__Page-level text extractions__
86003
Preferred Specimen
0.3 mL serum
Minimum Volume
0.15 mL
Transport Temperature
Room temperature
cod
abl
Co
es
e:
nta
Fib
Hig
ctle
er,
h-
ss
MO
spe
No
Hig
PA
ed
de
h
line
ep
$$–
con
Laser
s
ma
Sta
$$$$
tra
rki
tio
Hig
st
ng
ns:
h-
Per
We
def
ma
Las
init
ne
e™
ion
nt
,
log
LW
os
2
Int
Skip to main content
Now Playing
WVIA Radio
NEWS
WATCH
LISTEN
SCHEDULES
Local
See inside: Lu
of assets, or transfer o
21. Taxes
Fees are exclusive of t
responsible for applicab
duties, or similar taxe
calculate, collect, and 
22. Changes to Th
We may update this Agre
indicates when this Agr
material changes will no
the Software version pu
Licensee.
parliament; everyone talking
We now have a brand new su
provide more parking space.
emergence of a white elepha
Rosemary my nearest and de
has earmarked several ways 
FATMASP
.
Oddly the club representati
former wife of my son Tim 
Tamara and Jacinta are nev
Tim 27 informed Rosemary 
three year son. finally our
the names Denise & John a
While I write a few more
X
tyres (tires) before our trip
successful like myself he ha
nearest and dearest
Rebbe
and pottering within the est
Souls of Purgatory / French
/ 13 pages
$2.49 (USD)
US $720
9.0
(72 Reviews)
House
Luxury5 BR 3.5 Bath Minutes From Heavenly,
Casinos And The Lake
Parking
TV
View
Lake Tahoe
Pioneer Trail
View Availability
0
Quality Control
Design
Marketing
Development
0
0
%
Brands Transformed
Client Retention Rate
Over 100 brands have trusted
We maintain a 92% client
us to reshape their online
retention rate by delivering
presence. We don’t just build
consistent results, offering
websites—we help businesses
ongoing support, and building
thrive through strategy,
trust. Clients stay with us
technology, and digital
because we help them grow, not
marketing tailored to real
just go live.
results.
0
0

==

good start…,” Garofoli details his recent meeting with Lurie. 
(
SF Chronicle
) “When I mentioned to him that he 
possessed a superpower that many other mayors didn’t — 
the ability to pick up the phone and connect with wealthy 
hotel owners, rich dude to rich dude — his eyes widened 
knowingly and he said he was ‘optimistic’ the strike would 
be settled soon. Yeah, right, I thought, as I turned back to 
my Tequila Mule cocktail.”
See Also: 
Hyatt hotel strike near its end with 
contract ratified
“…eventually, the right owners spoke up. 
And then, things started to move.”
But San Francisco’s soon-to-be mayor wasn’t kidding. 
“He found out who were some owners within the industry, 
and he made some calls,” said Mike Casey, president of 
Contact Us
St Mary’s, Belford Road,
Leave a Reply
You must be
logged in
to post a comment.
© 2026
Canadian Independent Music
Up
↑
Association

__PROBLEM__
With "more" as the word to match, copy each line of the records that has it.

__OUTPUT OF THE TASK__
provide more parking space.
While I write a few more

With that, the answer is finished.